Pamela Sandow, D.M.D., the college’s assistant dean for admissions and financial aid and director of the Oral Medicine Clinic, was speaking about oncology treatments including chemotherapy and radiation and how they can cause oral complications in patients, including salivary gland dysfunction, gum disease, tooth decay and infection.
Diaz learned that dry mouth is a side effect of cancer treatment and medication. Without enough saliva, which serves as a protective barrier against infection, patients are more susceptible to gum disease, mouth sores and tooth decay. To avoid weight loss as a result of treatment, patients tend to consume high-calorie, sugary diets, which can lead to increased bacteria in the mouth, also adding to the risk of tooth decay.
“I’m sitting in class and I’m thinking, ‘Okay, we’re getting this information, but who is actually telling the patients?’” the 24-year-old said.
Diaz got in touch with Tracie Kilcrease, R.N., at UF Health Shands Children’s Hospital. Kilcrease, who has been Diaz’s main point of contact at UF Health over the past year, coordinates with Diaz and seven other dental students who volunteer at the hospital’s infusion center where children, from toddlers to adolescents, receive chemotherapy.

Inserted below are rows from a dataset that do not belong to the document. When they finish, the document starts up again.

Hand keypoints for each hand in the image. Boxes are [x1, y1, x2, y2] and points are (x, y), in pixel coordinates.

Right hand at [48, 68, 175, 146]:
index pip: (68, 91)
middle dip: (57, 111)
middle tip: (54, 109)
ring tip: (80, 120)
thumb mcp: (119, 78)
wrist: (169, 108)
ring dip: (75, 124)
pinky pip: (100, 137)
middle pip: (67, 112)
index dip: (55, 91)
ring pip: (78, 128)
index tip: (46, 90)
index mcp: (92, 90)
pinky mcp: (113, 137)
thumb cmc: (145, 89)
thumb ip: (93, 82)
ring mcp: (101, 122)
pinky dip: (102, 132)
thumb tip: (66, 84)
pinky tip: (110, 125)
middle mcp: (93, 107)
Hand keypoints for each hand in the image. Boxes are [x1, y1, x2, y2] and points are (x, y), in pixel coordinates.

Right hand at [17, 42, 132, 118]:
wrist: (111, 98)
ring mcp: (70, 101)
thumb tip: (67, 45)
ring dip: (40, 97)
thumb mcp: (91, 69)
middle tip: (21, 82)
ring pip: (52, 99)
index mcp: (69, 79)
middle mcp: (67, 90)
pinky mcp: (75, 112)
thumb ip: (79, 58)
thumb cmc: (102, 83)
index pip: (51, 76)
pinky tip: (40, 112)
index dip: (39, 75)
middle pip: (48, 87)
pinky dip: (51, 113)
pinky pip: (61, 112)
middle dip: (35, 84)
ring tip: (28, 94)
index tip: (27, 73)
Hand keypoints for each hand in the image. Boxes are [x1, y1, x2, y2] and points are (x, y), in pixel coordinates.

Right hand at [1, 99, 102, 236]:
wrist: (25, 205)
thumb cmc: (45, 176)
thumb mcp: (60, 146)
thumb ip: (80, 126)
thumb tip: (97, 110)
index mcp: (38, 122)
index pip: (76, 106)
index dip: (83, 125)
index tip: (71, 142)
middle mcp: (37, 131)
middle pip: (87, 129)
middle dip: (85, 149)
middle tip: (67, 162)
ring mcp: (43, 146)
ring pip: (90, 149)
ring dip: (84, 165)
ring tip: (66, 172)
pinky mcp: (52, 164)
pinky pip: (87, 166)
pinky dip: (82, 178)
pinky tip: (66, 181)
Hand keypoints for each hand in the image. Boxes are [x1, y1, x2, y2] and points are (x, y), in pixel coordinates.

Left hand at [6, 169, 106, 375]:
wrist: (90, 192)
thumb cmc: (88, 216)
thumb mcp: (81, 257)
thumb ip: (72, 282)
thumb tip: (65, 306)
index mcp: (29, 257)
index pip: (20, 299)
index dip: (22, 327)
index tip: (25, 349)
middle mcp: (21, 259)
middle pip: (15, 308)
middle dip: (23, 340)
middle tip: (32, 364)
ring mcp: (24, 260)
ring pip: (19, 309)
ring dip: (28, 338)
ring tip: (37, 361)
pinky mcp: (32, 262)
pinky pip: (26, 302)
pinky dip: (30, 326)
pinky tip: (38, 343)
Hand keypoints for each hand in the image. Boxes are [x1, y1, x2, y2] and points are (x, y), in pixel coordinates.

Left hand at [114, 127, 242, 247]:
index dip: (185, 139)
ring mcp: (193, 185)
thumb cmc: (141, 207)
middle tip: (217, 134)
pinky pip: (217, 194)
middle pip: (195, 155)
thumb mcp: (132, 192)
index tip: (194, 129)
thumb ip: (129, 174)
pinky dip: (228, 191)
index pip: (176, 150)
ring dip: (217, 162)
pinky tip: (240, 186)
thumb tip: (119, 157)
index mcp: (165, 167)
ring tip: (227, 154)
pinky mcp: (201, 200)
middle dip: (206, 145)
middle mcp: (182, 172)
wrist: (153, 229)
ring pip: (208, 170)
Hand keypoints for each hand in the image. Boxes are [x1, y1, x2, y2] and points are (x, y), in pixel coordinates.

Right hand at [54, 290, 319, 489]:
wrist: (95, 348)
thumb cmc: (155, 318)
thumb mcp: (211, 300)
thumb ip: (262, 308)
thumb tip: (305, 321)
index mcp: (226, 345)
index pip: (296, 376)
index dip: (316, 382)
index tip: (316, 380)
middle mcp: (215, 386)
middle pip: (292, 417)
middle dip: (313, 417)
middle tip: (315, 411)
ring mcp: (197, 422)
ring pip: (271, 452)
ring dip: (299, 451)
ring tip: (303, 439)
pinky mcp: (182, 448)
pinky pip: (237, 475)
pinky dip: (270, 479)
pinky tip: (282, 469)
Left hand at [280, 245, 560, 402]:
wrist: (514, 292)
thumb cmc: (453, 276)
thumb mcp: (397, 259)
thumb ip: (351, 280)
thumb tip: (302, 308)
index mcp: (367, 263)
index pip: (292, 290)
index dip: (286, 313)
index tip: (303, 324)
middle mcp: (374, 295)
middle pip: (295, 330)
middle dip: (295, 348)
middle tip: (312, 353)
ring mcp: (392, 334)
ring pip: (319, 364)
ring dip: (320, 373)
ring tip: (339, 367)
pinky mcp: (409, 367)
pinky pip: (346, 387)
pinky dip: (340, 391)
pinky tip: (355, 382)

The dental students call their project “Infuse Smiles at Shands.” Using puppets with teeth and dental-related coloring books, Diaz and her peers give presentations twice a month to pediatric cancer patients and their families about the importance of maintaining oral hygiene before, during and after treatment.
“Being at a dental school that has a hospital close by gives us the opportunity to offer so much help,” Diaz said.

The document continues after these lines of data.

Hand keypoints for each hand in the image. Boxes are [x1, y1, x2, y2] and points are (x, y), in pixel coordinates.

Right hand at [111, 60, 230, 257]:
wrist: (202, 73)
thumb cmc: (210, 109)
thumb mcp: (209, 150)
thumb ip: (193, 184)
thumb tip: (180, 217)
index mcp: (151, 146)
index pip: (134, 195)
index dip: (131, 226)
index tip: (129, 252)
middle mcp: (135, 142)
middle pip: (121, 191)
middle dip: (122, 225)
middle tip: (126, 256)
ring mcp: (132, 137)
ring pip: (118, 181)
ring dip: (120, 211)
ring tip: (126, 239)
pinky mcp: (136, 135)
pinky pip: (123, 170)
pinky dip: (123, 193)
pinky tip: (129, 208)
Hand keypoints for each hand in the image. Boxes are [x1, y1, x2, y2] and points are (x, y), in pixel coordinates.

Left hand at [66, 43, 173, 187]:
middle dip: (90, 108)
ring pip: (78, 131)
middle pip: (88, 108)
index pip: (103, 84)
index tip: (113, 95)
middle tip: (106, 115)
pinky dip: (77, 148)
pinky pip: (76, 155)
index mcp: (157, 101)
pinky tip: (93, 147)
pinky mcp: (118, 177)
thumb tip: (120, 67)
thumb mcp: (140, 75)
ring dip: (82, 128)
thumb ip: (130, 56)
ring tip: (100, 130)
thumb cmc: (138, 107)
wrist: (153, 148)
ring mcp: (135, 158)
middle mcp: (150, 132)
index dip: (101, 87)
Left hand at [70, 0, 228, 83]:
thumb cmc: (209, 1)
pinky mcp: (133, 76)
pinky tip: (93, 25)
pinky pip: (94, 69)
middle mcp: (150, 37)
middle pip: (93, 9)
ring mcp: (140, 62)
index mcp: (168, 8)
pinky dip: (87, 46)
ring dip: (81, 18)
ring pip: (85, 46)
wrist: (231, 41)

With help from Sandow and the Oral Medicine Clinic, the department of community dentistry and behavioral science, Crest Oral-B and Xlear spray the dental students are able to supply goodie bags consisting of items like sugar-free candy and alcohol-free mouthwash to about 15 to 20 oncology patients each time they visit the infusion center.
As patients receive treatment, the dental students encourage them to brush their teeth, drink water and avoid sugary foods, while also entertaining them.
“When you’re with patients who are undergoing hardships and you see how strong they are, it’s really encouraging,” Diaz said. “It’s a drive that you want to keep alive.”
Diaz plans to expand the workshops to UF Health nurses so they, too, can learn more about the oral side effects of cancer treatment and encourage patients to take better care of their teeth.
“Daili has taken the ball and run with it,” Sandow said. “She is living out one of the College of Dentistry’s missions, which is for our students to strive to help others and be leaders in their communities, even after dental school.”
“We always think that by helping other people, we’re doing something great for them,” Diaz said. “But we get so much in return.”